With that said, the holidays are full of potential scenarios that phishers may try and exploit. Here are four lines spear-phishing phonies are likely to cast these next few weeks in the hope of getting you to bite.
"Kick off your holiday shopping with this 10% off coupon for any store at [your local mall]"
The coupon or discount is not a new tactic, but the addition of an actual mall right near you is, said Belani.
"Around the holidays, phishing emails appeal to the desire to get deals," said Belani. "It may be a coupon for a Black Friday sale, for example, but it will have the added detail of mentioning a local store or mall to make it more believable."

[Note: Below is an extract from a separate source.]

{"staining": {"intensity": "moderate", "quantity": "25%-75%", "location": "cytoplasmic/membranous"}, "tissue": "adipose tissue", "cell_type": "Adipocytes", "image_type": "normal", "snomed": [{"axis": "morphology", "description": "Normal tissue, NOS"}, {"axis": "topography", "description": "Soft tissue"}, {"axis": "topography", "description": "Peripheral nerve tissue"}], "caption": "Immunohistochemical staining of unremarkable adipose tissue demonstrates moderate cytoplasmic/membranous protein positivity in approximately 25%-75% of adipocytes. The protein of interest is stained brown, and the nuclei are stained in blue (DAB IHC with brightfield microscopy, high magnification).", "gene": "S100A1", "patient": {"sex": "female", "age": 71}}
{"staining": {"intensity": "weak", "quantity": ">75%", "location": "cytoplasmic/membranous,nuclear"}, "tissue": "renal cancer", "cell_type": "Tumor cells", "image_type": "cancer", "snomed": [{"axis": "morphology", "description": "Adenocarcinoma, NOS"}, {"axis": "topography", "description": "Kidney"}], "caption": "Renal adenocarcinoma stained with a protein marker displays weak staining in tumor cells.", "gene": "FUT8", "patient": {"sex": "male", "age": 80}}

Belani suggests skipping any links or downloads that claim to have a coupon or discount code and going directly to the web site for the store or the mall. If there is a coupon, get it directly from their web site.
"If they are sending it on email, it is going to be on their web site as well," he said.
"[Your company] thanks for your hard work this year and invites you to enter our holiday raffle"
Expect phishers to try and snare you with end-of-year give-aways and contests, said Belani. In this scenario, the email looks believable because it appears to be from your employer, who is offering you a chance to win something as part of an employee holiday raffle.
"It will claim the company is giving away something like a $500 AMEX card in a raffle," said Belani.
There's a simple underlying strategy in most scam-prevention tactics: Always verify!
The fire inspector is poking around your office? Great—that's his job—but call the fire department and verify his name and whereabouts.
Email says there's mold in your building? Find the facilities manager and double-check. Print a copy of the email and show it to her.
You can always double-check anyone's story. Just smile politely, blame "company policy," and get someone on the phone.
Rather than click and start filling out your information, get up and go ask around. Don't ask others if they got the same email; they may be targets, too. Your best source, of course, is HR or whoever is in charge of organizing these kinds of company-sponsored contests and events.
"A year-end inspection has turned up mold in offices in our building at [your work address]"
Belani said PhishMe analyzed phishing scenarios that employees where likely fall for and found that tactics that instill fear in the message receiver were slightly more successful than those that used a "greed" motivator, like a discount, coupon or contest.
In this scenario, phishers are hoping that by mentioning your building, they can get you to click on a Word document, or other attachment, to find out if your specific office is affected by this alleged "mold discovery."
"People don't pause and say: 'Would facility security do this?'" said Belani. "This touches off a slight sense of fear and the person thinks: 'I better figure this out.'"
In this kind of situation, Belani recommends seeking out other notices on the news. Is there a posting on the break room bulletin board, for example? If that fails to turn up information, get on the phone.
"Call someone in the department that sent the email and ask: 'Did you send me this document?'" said Belani.
"[Your company] is migrating its payroll system before the end of the year. Please enter your updated information to avoid interruption of your direct deposit."
Another fear-based scenario, Belani said, this is particularly effective during the holidays when concern about finances is high. The fear that you might not receive your paycheck some Friday causes employees to do whatever they are told to do to prevent it from happening.
"We need to listen to authority, but sometimes it takes over our mindset," said Belani. "I'm not saying we need to be suspicious about everything, but we need to be slightly suspicious."